Structure cristalline du supraconducteur « métal étrange » YbRh
Une découverte surprenante à TU Wien pourrait aider à résoudre l'énigme de la supraconductivité à haute température :un célèbre « métal étrange » s'est avéré être un supraconducteur.
A basse température, certains matériaux perdent leur résistance électrique et conduisent l'électricité sans aucune perte - ce phénomène de supraconductivité est connu depuis 1911, mais il n'est pas encore entièrement compris. Et c'est dommage, car trouver un matériau qui aurait encore des propriétés supraconductrices même à haute température déclencherait probablement une révolution technologique.
Une découverte faite à TU Wien (Vienne) pourrait être un pas important dans cette direction :une équipe de physiciens du solide a étudié un matériau inhabituel, un soi-disant « métal étrange » fait d'ytterbium, rhodium et silicium. Les métaux étranges montrent une relation inhabituelle entre la résistance électrique et la température. Dans le cas de ce matériau, cette corrélation peut être observée dans une plage de température particulièrement large, et le mécanisme sous-jacent est connu. Contrairement aux hypothèses précédentes, il s'avère maintenant que ce matériau est aussi un supraconducteur et que la supraconductivité est étroitement liée au comportement étrange du métal. Cela pourrait également être la clé pour comprendre la supraconductivité à haute température dans d'autres classes de matériaux.
Métal étrange :relation linéaire entre résistance et température
Dans les métaux ordinaires, la résistance électrique à basse température augmente avec le carré de la température. Dans certains supraconducteurs à haute température, cependant, la situation est complètement différente :à basse température, en dessous de la température de transition dite supraconductrice, ils ne présentent aucune résistance électrique, et au-dessus de cette température, la résistance augmente linéairement au lieu de quadratiquement avec la température. C'est ce qui définit les "métaux étranges".
« On a donc déjà suspecté ces dernières années que cette relation linéaire entre résistance et température est d'une grande importance pour la supraconductivité, " dit le professeur Silke Bühler-Paschen, qui dirige le domaine de recherche "Matériaux quantiques" à l'Institut de physique des solides de la TU Wien. "Mais malheureusement, jusqu'à présent, nous ne connaissions pas de matériau approprié pour étudier cela en profondeur. » Dans le cas des supraconducteurs à haute température, la relation linéaire entre la température et la résistance n'est généralement détectable que dans une plage de température relativement petite, et, par ailleurs, divers effets qui se produisent inévitablement à des températures plus élevées peuvent influencer cette relation de manière compliquée.

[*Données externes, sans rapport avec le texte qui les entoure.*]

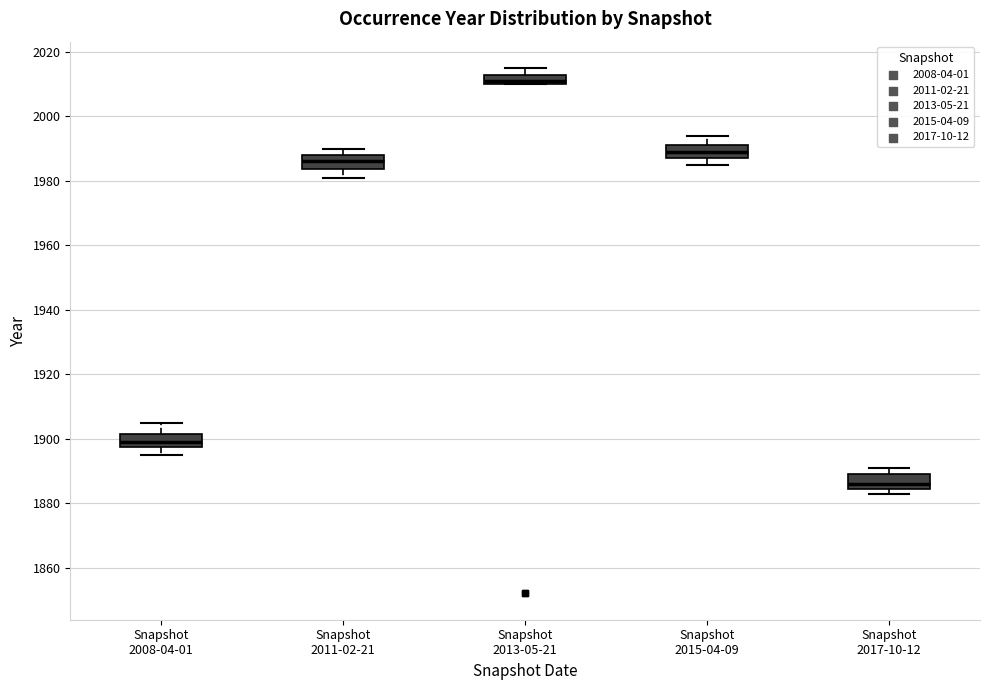

Which box has the highest median line?

Snapshot 2013-05-21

De nombreuses expériences ont déjà été réalisées avec un matériau exotique (YbRh2Si2) qui présente un comportement métallique étrange sur une plage de température extrêmement large, mais, étonnamment, aucune supraconductivité ne semblait émerger de cet état extrême de "métal étrange". "Des considérations théoriques ont déjà été avancées pour justifier pourquoi la supraconductivité n'est tout simplement pas possible ici, " dit Silke Bühler-Paschen. " Néanmoins, nous avons décidé de jeter un autre regard sur ce matériau."
Des températures record
A la TU Vienne, un laboratoire basse température particulièrement performant est disponible. « Là, nous pouvons étudier les matériaux dans des conditions plus extrêmes que d'autres groupes de recherche n'ont pu le faire jusqu'à présent, " explique Silke Bühler-Paschen. Premièrement, l'équipe a pu montrer que dans YbRh2Si2, la relation linéaire entre la résistance et la température existe dans une plage de température encore plus large qu'on ne le pensait auparavant, puis ils ont fait la découverte clé :à des températures extrêmement basses de seulement un millikelvin, l'étrange métal se transforme en supraconducteur.
"Cela rend notre matériau idéal pour découvrir de quelle manière le comportement étrange du métal conduit à la supraconductivité, " dit Silke Bühler-Paschen.

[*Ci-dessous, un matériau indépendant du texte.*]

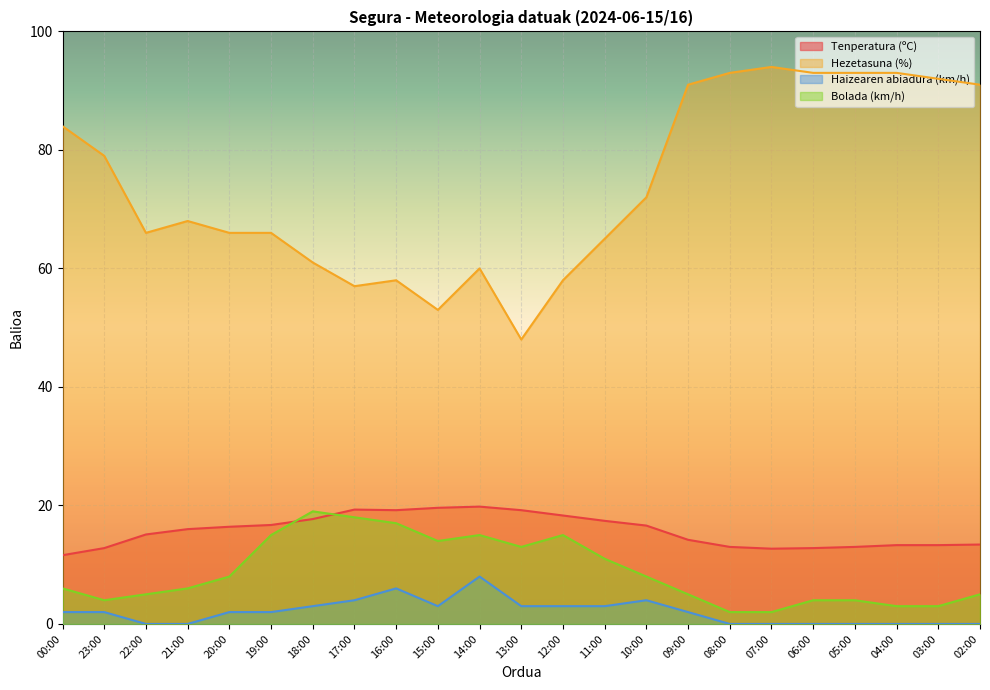

True or false: Hezetasuna (%) and Tenperatura (ºC) cross at least once.

False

Paradoxalement, le fait même que le matériau ne devienne supraconducteur qu'à très basse température permet de l'utiliser pour étudier particulièrement bien la supraconductivité à haute température :« Les mécanismes qui conduisent à la supraconductivité sont particulièrement bien visibles à ces températures extrêmement basses car ils ne sont pas superposés par d'autres effets dans ce régime. Dans notre matériel, c'est la localisation de certains des électrons de conduction à un point critique quantique. Il y a des indications qu'un mécanisme similaire peut également être responsable du comportement des supraconducteurs à haute température tels que les fameux cuprates, " dit Silke Bühler-Paschen.